Document text:
** Begin **

It used to be said, and indeed, it may still be said, that it was due to their Open Trusts. It was held that the founders deliberately left their Trust Deeds open to allow for further doctrinal development in the future. This has been called the 'Open Trust Myth' by Alexander Gordon and others, notably by William Whitaker, formerly minister of Platt Chapel.(11) It is a myth in the pejorative sense of that term, for more than one reason. In the first place, they were not always open. You could hardly call the Platt Chapel Trust, which I have just quoted, an open one. Nor a similar one at Walmsley, where I ministered for nearly 13 years.(12) And yet both Chapels had become Unitarian by the end of the eighteenth century. And in the second place, the reasons why the Trusts were left open were quite different from what was once supposed. These were mainly two—primarily, the doctrinal orthodoxy of the ministers and congregations was sufficiently safeguarded by the terms of the Toleration Act. Secondarily, they allowed for the possibility that after all they might sometime be included in a general comprehension within the Church of England. A trust deed which assumed doctrinal orthodoxy would facilitate that comprehension. This is well illustrated by an extract from the Trust ...
[p9] of what is now our Chapel in Hull: Park Street Church. 'If it shall please God so to order or permit that any Bill or Act of Comprehension shall be made whereby the said minister or congregation may freely join with the Church of England or others so that the Chapel be not necessary'—then the property could be sold for the benefit of the poor of the congregation.(13) It may be noted that when comprehension within the Church of England ceased to be a possibility, many of the founders of our churches and their families slipped back quietly into the establishment. We may, perhaps, pause for a moment and inquire how the myth arose. It may have had its origin in a letter written by James Martineau, on 6th August, 1859, to S. F. Macdonald, on the subject of a letter written by the latter on the Unitarian position.(14) "Our attitude," he said, "ought to be just what the attitude of our founders was; we ought to be free and open as our forefathers were." As we have just seen, our forefathers were far from free and open. The myth was taken up by James Drummond, in the first of the Provincial Assembly Lectures "Ecclesiastical Comprehension and Theological Freedom."(15) 'We may regard it as established that, prior to the formal constitution of the existing Provincial Assembly, the congregations composing it had accepted with clear and definite purpose the principle of non-subscription to articles of belief ...' Again we find it in Brooke Herford's " Story of Religion in England": "The Presbyterians refused to have any creeds connected with their places of worship and instead of tying up their Chapel property to those who should continue to hold the same doctrines, usually settled trust deeds simply for the worship of Almighty God, leaving those who should come after them to form their own opinions and to worship in their own way."(16)
It seems to me that we may count the following among the forces that led to doctrinal change and broader sympathies among the Protestant Dissenters:
First, the hard school of experience. The sufferings of the Non conformists under the penal acts that followed the Act of ...

** End **

Written exercise A: Rewrite the clock rows, from the first one down to the line containing "53: 7:19 -> 12:53", as a JSON list of strings with one string per line, leaving out the pictures and any blank lines.
The passage and the clock rows have nothing to do with each other.

Source records:
** Begin **

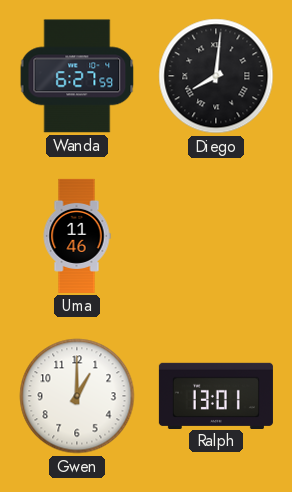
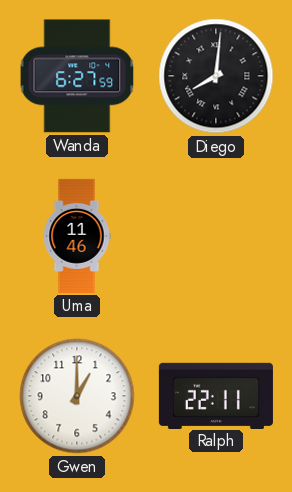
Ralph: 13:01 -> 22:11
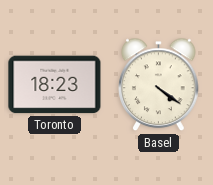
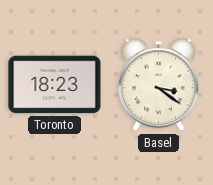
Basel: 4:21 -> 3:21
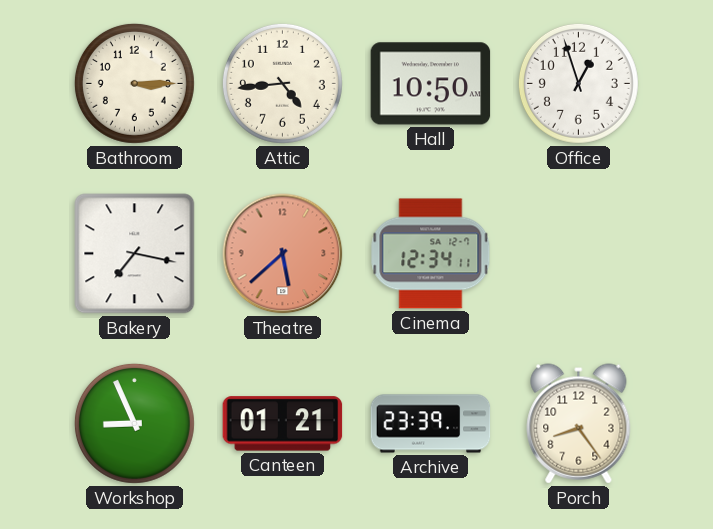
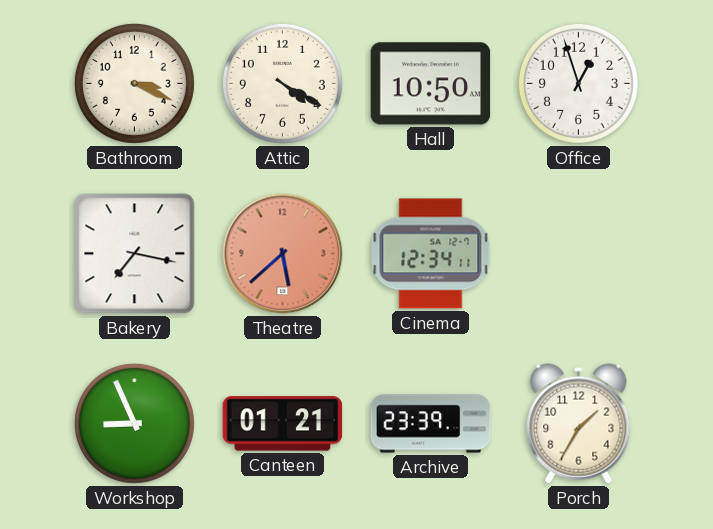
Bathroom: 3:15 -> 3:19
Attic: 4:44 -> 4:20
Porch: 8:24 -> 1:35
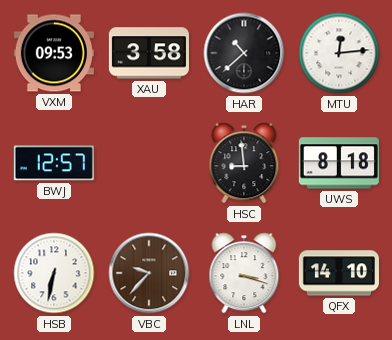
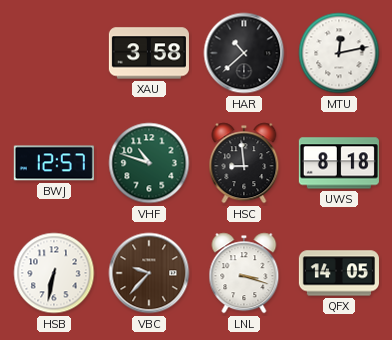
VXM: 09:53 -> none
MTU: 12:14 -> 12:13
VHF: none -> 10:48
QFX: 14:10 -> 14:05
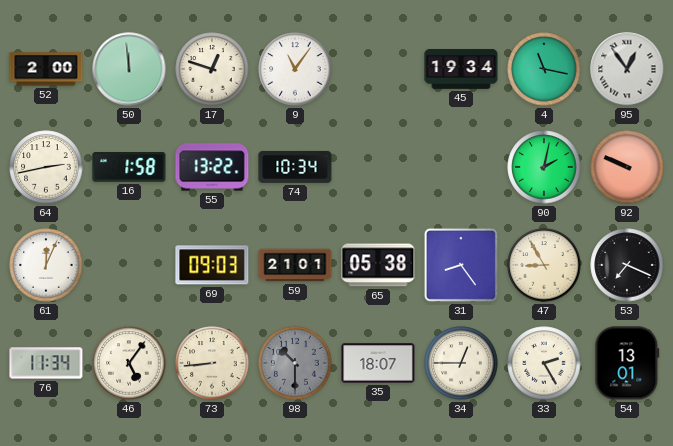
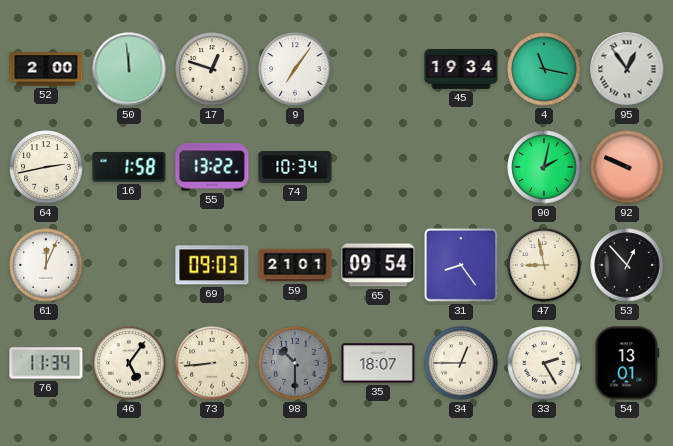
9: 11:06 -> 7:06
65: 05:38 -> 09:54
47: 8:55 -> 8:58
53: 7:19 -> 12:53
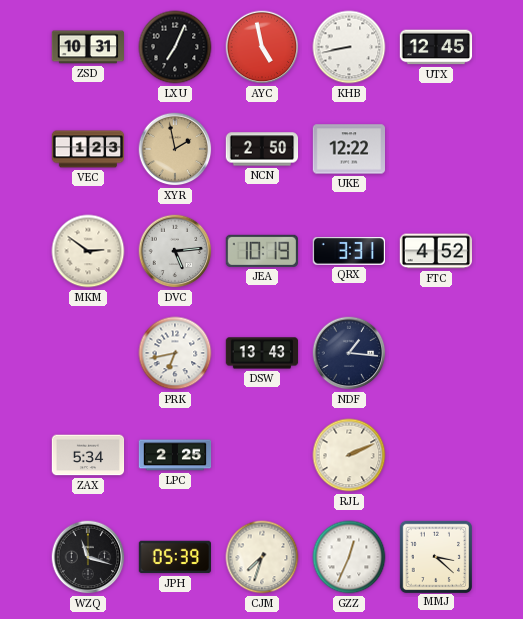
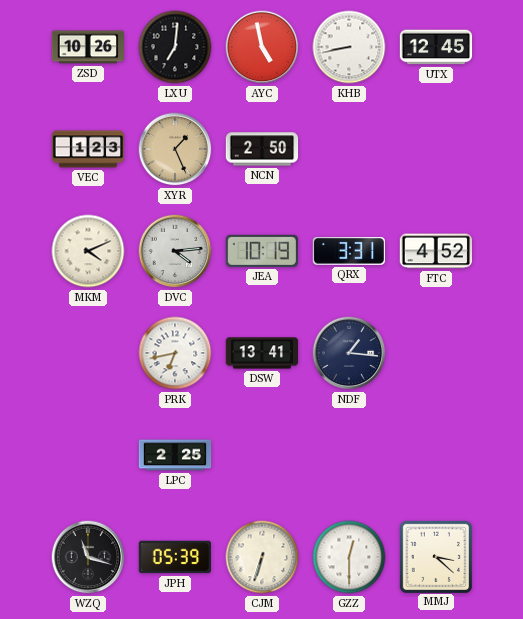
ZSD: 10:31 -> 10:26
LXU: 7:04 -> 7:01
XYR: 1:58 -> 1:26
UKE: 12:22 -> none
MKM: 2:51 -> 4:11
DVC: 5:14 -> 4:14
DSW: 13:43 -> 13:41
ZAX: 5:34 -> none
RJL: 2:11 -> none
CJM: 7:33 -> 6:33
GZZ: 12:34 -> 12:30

** End **

Written exercise B: In the passage on chapel trust deeds, where does the writer say they ministered for nearly 13 years?

Correct output A:
[
  "Ralph: 13:01 -> 22:11",
  "Basel: 4:21 -> 3:21",
  "Bathroom: 3:15 -> 3:19",
  "Attic: 4:44 -> 4:20",
  "Porch: 8:24 -> 1:35",
  "VXM: 09:53 -> none",
  "MTU: 12:14 -> 12:13",
  "VHF: none -> 10:48",
  "QFX: 14:10 -> 14:05",
  "9: 11:06 -> 7:06",
  "65: 05:38 -> 09:54",
  "47: 8:55 -> 8:58",
  "53: 7:19 -> 12:53"
]

Correct output B: At Walmsley.